Wake Forest University announced this week that a student is no longer enrolled there after posting a video in which she referred to her residential adviser with a racial slur. Just days before, the University of Alabama at Tuscaloosa expelled a student after she posted a video on Martin Luther King Jr. Day repeating and defending her earlier use of a racial slur.
In both cases, the institutions came out quickly and forcefully against the students’ conduct and the language in the videos. Those successive, similar situations suggest that such incidents have become more common with the use of social media and that colleges’ responses to them are getting swifter and firmer.
“With the ease of people posting these videos, perhaps we are more aware of these issues and can more readily respond,” Lori S. White, vice chancellor for student affairs at Washington University in St. Louis, said of the two incidents. “The difficulty before was that it was tougher for us to have actual evidence that this occurred. In those instances it would have been more difficult to sanction someone, but when you have a videotape scenario, it’s hard for someone to say, ‘That wasn’t me,’ or ‘I didn’t say that.’”

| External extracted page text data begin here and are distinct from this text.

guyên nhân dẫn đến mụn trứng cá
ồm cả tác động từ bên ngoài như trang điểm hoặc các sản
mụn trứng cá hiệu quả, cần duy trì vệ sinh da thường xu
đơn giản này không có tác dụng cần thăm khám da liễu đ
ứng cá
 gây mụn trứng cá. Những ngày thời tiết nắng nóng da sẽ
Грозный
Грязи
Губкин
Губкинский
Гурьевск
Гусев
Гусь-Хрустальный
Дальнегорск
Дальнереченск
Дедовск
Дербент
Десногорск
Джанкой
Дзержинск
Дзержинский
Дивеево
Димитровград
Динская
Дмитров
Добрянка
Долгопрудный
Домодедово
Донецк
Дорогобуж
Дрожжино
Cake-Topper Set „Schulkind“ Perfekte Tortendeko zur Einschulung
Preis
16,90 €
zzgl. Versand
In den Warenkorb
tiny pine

When you have a videotape scenario, it’s hard for someone to say, ‘That wasn’t me,’ or ‘I didn’t say that.’
One of the most prominent cases in recent years occurred in 2015, when two fraternity members were expelled from the University of Oklahoma for their involvement in a racist chant that was videotaped and that went viral online. Dozens of campuses have seen similar incidents.

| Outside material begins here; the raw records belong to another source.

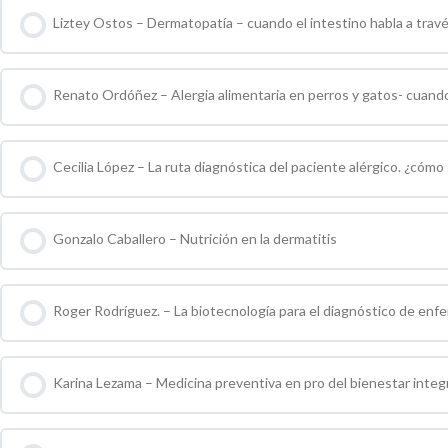
Liztey Ostos – Dermatopatía – cuando el intestino habla a través
0 % COMPLETO
0 / 0 pasos
Renato Ordóñez – Alergia alimentaria en perros y gatos- cuando 
0 % COMPLETO
0 / 0 pasos
Cecilia López – La ruta diagnóstica del paciente alérgico. ¿cómo
0 % COMPLETO
0 / 0 pasos
Gonzalo Caballero – Nutrición en la dermatitis
0 % COMPLETO
0 / 0 pasos
Roger Rodríguez. – La biotecnología para el diagnóstico de en
0 % COMPLETO
0 / 0 pasos
Karina Lezama – Medicina preventiva en pro del bienestar integr
0 % COMPLETO
0 / 0 pasos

Institutions that expel or discipline students who are caught on video using racial slurs often say they are doing so to maintain a safe learning environment. But in practice, a leader might be acting out of moral conviction, said Jabbar R. Bennett, associate provost and chief diversity officer at Northwestern University.
“Colleges and universities are issuing clear statements, making definitive decisions, and taking strong stances in an effort to underscore their missions and commitment to educate ‘all’ learners in a safe environment,” Bennett wrote in an email. “This is occurring at a time when academic freedom and freedom of speech are being challenged externally by those who do not clearly understand what these terms mean, and how integral they are to the rigor and vitality of higher education.”
Two days after the Wake Forest student’s video was posted, the university said she was “no longer enrolled” there but declined to say why. The University of Alabama also announced the student was no longer enrolled, according to a statement from a spokeswoman, and the student reportedly said she was in the process of moving back to New Jersey after being expelled.
After that announcement, three former American Civil Liberties Union officials wrote a letter to Alabama’s president stating that the university had violated the student’s right to free speech by expelling her. Public universities must walk a fine line on such issues, because they are explicitly bound by the First Amendment.
In a case from October 2017, two University of North Florida students posted a video of themselves jumping up and down like apes and mocking the Black Lives Matter movement.
An investigation found that the student who had posted the video was at an earlier Black Lives Matter rally, asserting that “all lives matter,” and noted that he was struggling emotionally at the time. A report compiled for the university’s president concluded that the students should be allowed to continue their studies at North Florida after they completed diversity training.
“It must be emphasized that UNF is a public higher-education institution where freedom of speech is paramount and where exchanges of thoughts and ideas, even those that many may find objectionable, is highly protected. Thus, to expunge one range of thought, idea, or activity over other thoughts, ideas, or activities inherently violates that stance,” wrote Cheryl Seals Gonzalez, the university’s director of equal opportunity and diversity, in the report. “However, if and when discrimination or discriminatory harassment is found, UNF can and is working to redress the matter to ensure the university fosters a nondiscriminatory educational environment.”
She added: “By no means should the students’ actions be minimized or go unaddressed, but their actions did not result in limiting or denying other students from participating and benefiting from UNF’s educational opportunities under the operative legal standards.”
This article has been updated (1/29/2018, 11:01 a.m.) with a statement from the University of Alabama.